◆ Provided material

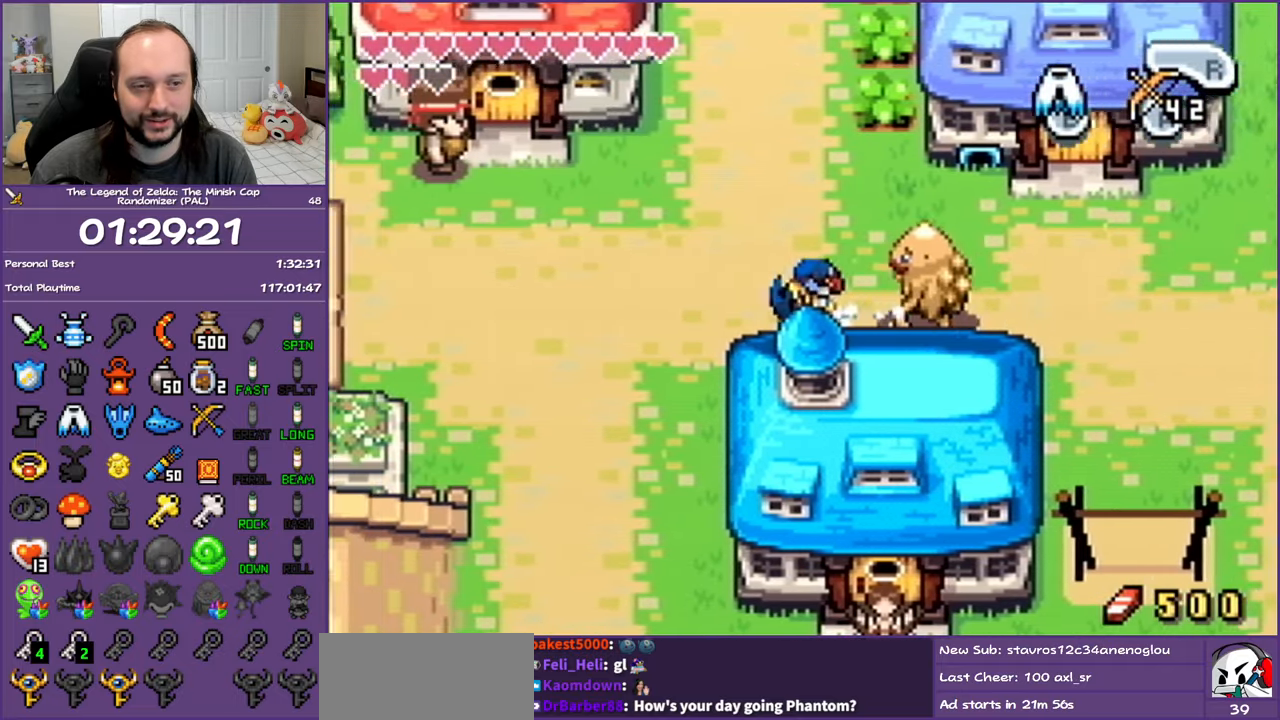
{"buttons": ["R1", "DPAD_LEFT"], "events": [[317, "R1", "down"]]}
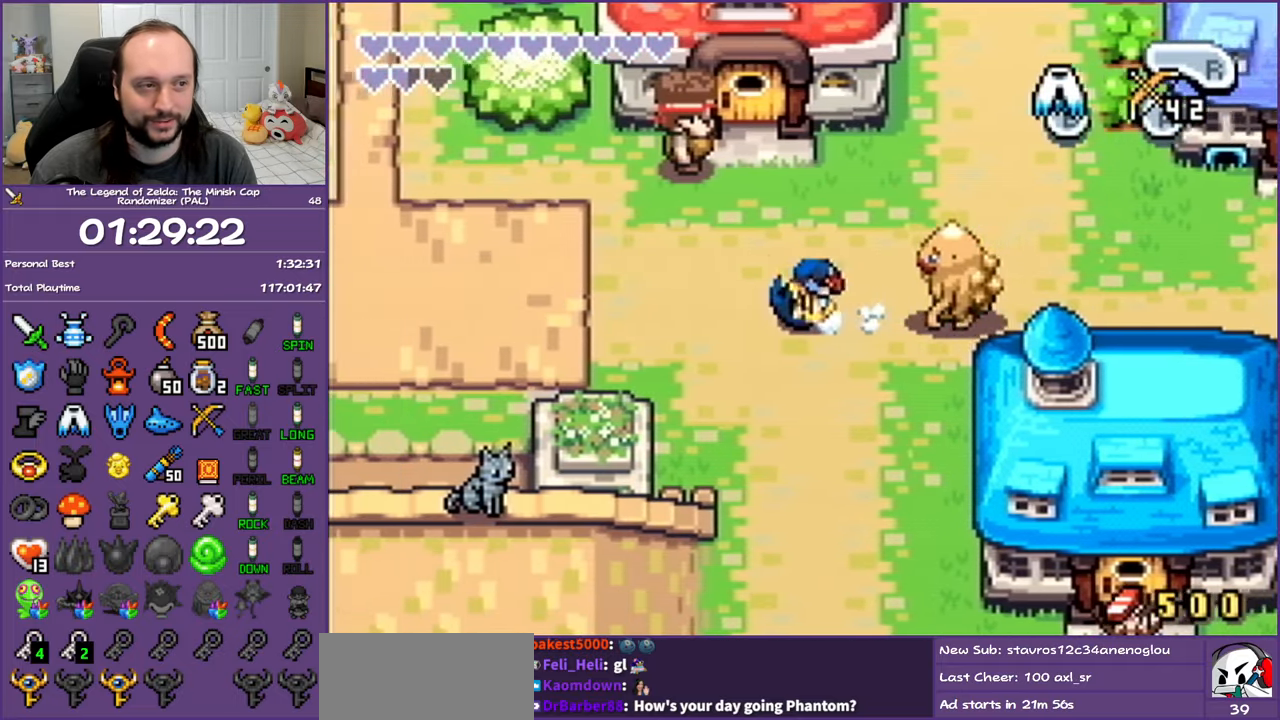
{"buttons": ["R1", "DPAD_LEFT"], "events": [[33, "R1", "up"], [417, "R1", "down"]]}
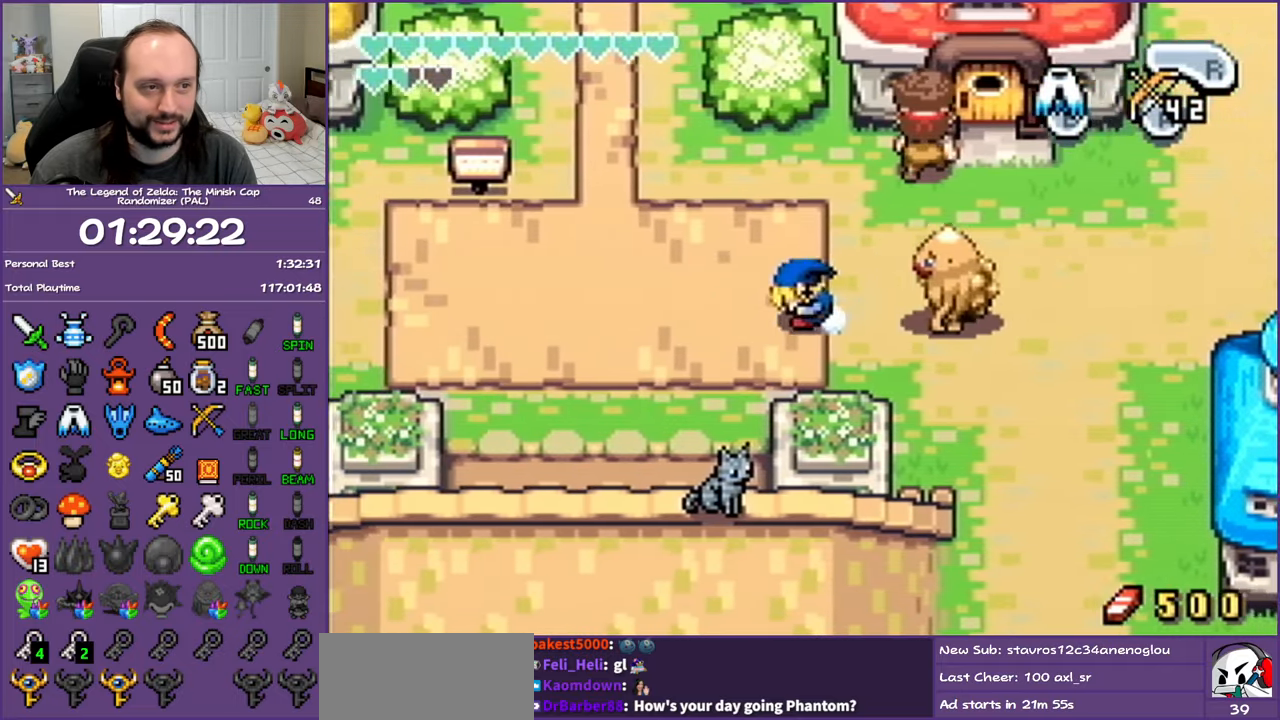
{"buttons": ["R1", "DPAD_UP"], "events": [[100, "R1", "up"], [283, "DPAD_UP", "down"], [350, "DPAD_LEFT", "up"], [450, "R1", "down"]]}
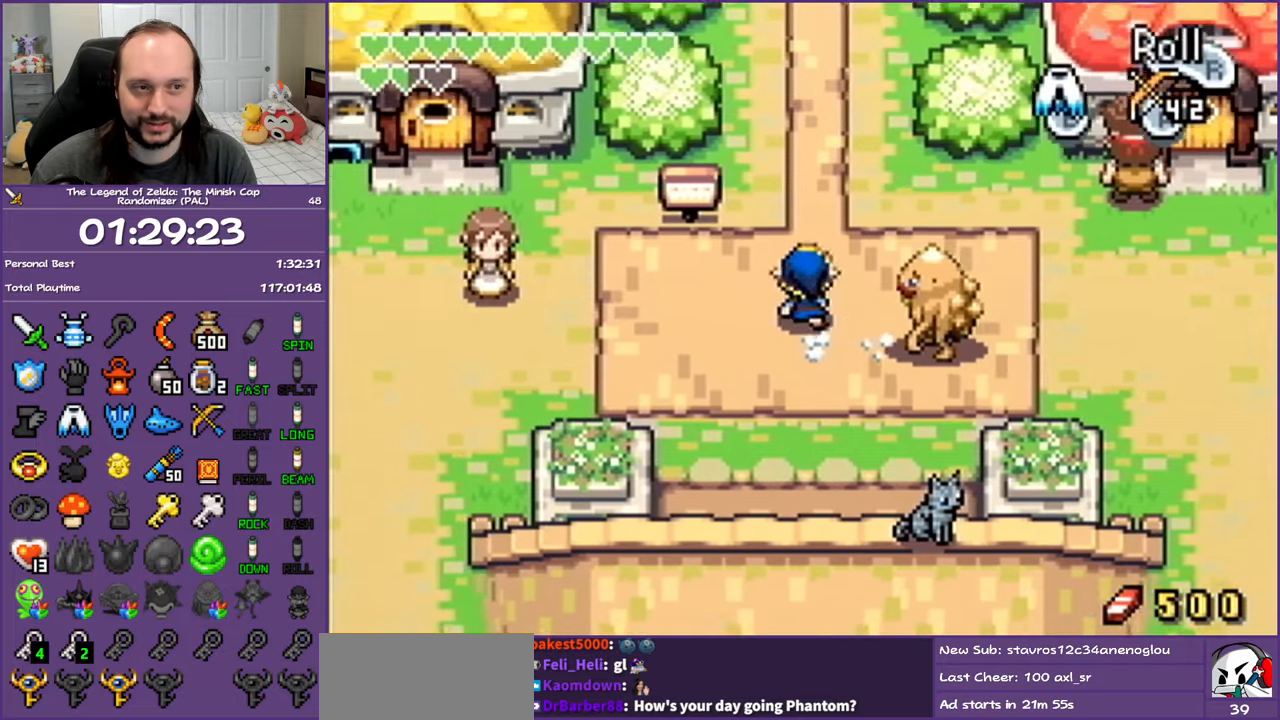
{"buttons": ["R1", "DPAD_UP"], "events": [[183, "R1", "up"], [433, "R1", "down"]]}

◆ Exercise description
Print all the material above exactly, and drop the images.

◆ Final answer
{"buttons": ["R1", "DPAD_LEFT"], "events": [[317, "R1", "down"]]}
{"buttons": ["R1", "DPAD_LEFT"], "events": [[33, "R1", "up"], [417, "R1", "down"]]}
{"buttons": ["R1", "DPAD_UP"], "events": [[100, "R1", "up"], [283, "DPAD_UP", "down"], [350, "DPAD_LEFT", "up"], [450, "R1", "down"]]}
{"buttons": ["R1", "DPAD_UP"], "events": [[183, "R1", "up"], [433, "R1", "down"]]}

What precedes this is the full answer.